One hundred and fifty five years ago this month, James Braid died at his home in Chorlton on Medlock.

You may not not the name but the Scottish born doctor who plied his trade in Manchester in the middle of the nineteenth century, is often regarded as the father of hypnosis, a phrase that he accidentally coined.

Braid was born in 1796 in Kinross, Scotland, and studied medicine at the University of Edinburgh, but it was in Manchester in 1841 when the Swiss magnetiser, Charles Lafontaine, performed his abilities that would change his views on medicine.

Hypnosis had come to the fore in pre revolutionary France, it’s exponent the German born Franz Anton Mesmer believing that an invisible fluid running through the body and controlled by the planets could be distorted and controlled by magnetism. Eventually he would use his own , what he termed, ‘animal magnetism’ in a series of  public exhibitions, would demonstrate how people could be ……

Unfortunately a public enquiry by Louise XVI concluded that the practice had not basis in scientific fact and Mesmer would retire into obscurity.

Braid was not convinced by Lafontaine’s experiments in magnetism, but he began his own experiments in an attempt to find a scientific reason for the trance. 

He believed that the sleep that Lafontaine had demonstrated, resulted from fatigue of the eyes, and began to experiment with his wife, and a servant, who were instructed to gaze steadily at an object. He discovered that by doing this, he too could produce a trance-like state. 

Soon he found that he could produce the effect by suggestion alone and in 1842 he published “Neurypnology or The Rationale of Nervous Sleep Considered In Relation With Animal Magnetism.” which concluded that the phenomena he had discovered was a form of sleep.

He named the phenomena after Hypnos, the Greek god of sleep and master of dreams, 

But by 1847 he discovered that all the major phenomena of hypnotism such as catalepsy, anaesthesia and amnesia, could be induced without sleep. Realising his choice of the term hypnosis had been a mistake; he tried to rename it to monoideism. It was too late.

Braid Went on to use his new phenonoma to successfully treat a wide variety of conditions. A forty five year old who had suffered four years of limited mobility in his upper body following a spinal injury was given hypnosis to alleviate pain in the spinal cord and arms, and after two months of daily treatment, the man was able to return to work. 

Braid also worked with stroke victims, cases of paralysis and chronic rheumatoid conditions, as well as headaches, skin complaints and sensory impairment.
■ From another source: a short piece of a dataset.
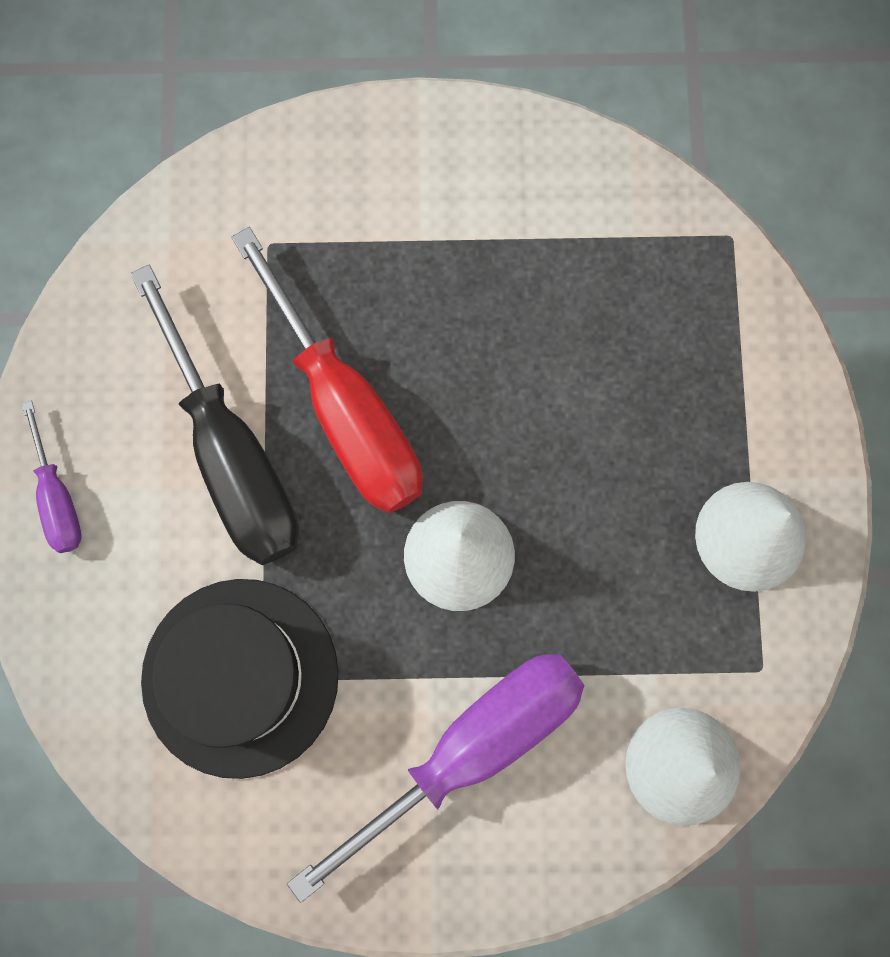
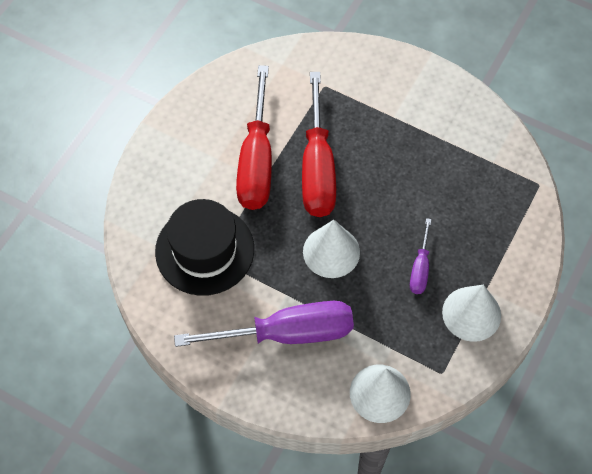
camera: 30 degrees right, 15 degrees down
purple screwdriver [22,400,82,553] -> purple screwdriver moved to [410,218,431,294]
black screwdriver [130,265,299,565] -> red screwdriver [236,65,272,210]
He also identified many key features of the trance state itself, such as the greater sensory awareness that subjects display.

He estimated that hearing in the trance state is about twelve times more acute than in everyday consciousness, since the ticking of a watch that could not be heard more than three feet away was audible from thirty-five feet when the subject was in trance.

 This became an important finding for it distinguished hypnotic trance from ordinary sleep. He also observed that autonomic bodily processes, such as heart rate and blood circulation, can be controlled to a remarkable degree whilst in trance.

His ideas on the “nervous sleep”, as he termed the state of hypnosis, were developed in a series of pamphlets and articles most of them published in Manchester

He died at 212 Oxford Street, Chorlton upon Medlock on 25 March 1860, and was buried at Neston, Cheshire.